WHAT IS NEEDED: Search the material for the word "counting" and report each line where it turns up.

***

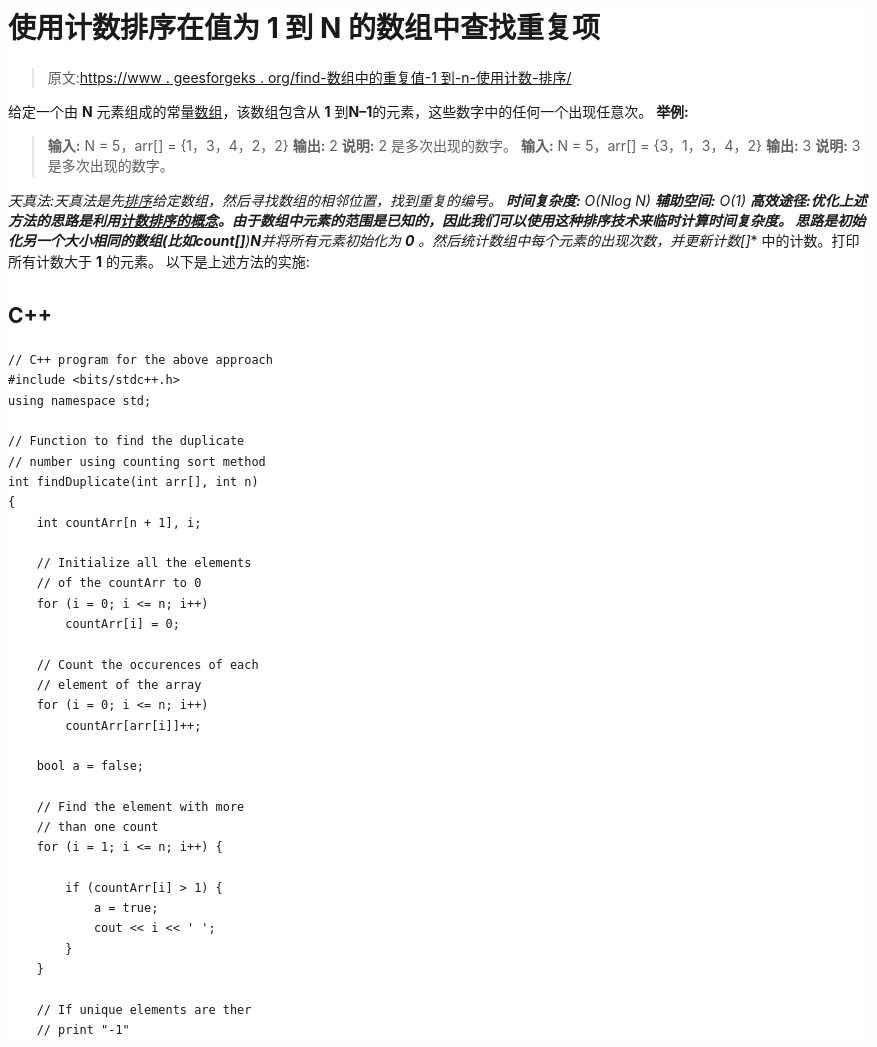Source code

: # 使用计数排序在值为 1 到 N 的数组中查找重复项

> 原文:[https://www . geesforgeks . org/find-数组中的重复值-1 到-n-使用计数-排序/](https://www.geeksforgeeks.org/find-duplicates-in-an-array-with-values-1-to-n-using-counting-sort/)

给定一个由 **N** 元素组成的常量[数组](https://www.geeksforgeeks.org/introduction-to-arrays/)，该数组包含从 **1** 到**N–1**的元素，这些数字中的任何一个出现任意次。
**举例:**

> **输入:** N = 5，arr[] = {1，3，4，2，2}
> **输出:** 2
> **说明:**
> 2 是多次出现的数字。
> **输入:** N = 5，arr[] = {3，1，3，4，2}
> **输出:** 3
> **说明:**
> 3 是多次出现的数字。

**天真法:**天真法是先[排序](https://www.geeksforgeeks.org/sorting-algorithms/)给定数组，然后寻找数组的相邻位置，找到重复的编号。
**时间复杂度:** *O(N*log N)*
**辅助空间:** *O(1)*
**高效途径:**优化上述方法的思路是利用[计数排序的概念](https://www.geeksforgeeks.org/counting-sort/)。由于数组中元素的范围是已知的，因此我们可以使用这种排序技术来临时计算时间复杂度。
思路是初始化另一个大小相同的数组(比如**count[]**)**N**并将所有元素初始化为 **0** 。然后统计数组中每个元素的出现次数，并更新**计数[]** 中的计数。打印所有计数大于 **1** 的元素。
以下是上述方法的实施:

## C++

```
// C++ program for the above approach
#include <bits/stdc++.h>
using namespace std;

// Function to find the duplicate
// number using counting sort method
int findDuplicate(int arr[], int n)
{
    int countArr[n + 1], i;

    // Initialize all the elements
    // of the countArr to 0
    for (i = 0; i <= n; i++)
        countArr[i] = 0;

    // Count the occurences of each
    // element of the array
    for (i = 0; i <= n; i++)
        countArr[arr[i]]++;

    bool a = false;

    // Find the element with more
    // than one count
    for (i = 1; i <= n; i++) {

        if (countArr[i] > 1) {
            a = true;
            cout << i << ' ';
        }
    }

    // If unique elements are ther
    // print "-1"
```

***

TASK ANSWER:
> 原文:[https://www . geesforgeks . org/find-数组中的重复值-1 到-n-使用计数-排序/](https://www.geeksforgeeks.org/find-duplicates-in-an-array-with-values-1-to-n-using-counting-sort/)
**高效途径:**优化上述方法的思路是利用[计数排序的概念](https://www.geeksforgeeks.org/counting-sort/)。由于数组中元素的范围是已知的，因此我们可以使用这种排序技术来临时计算时间复杂度。
// number using counting sort method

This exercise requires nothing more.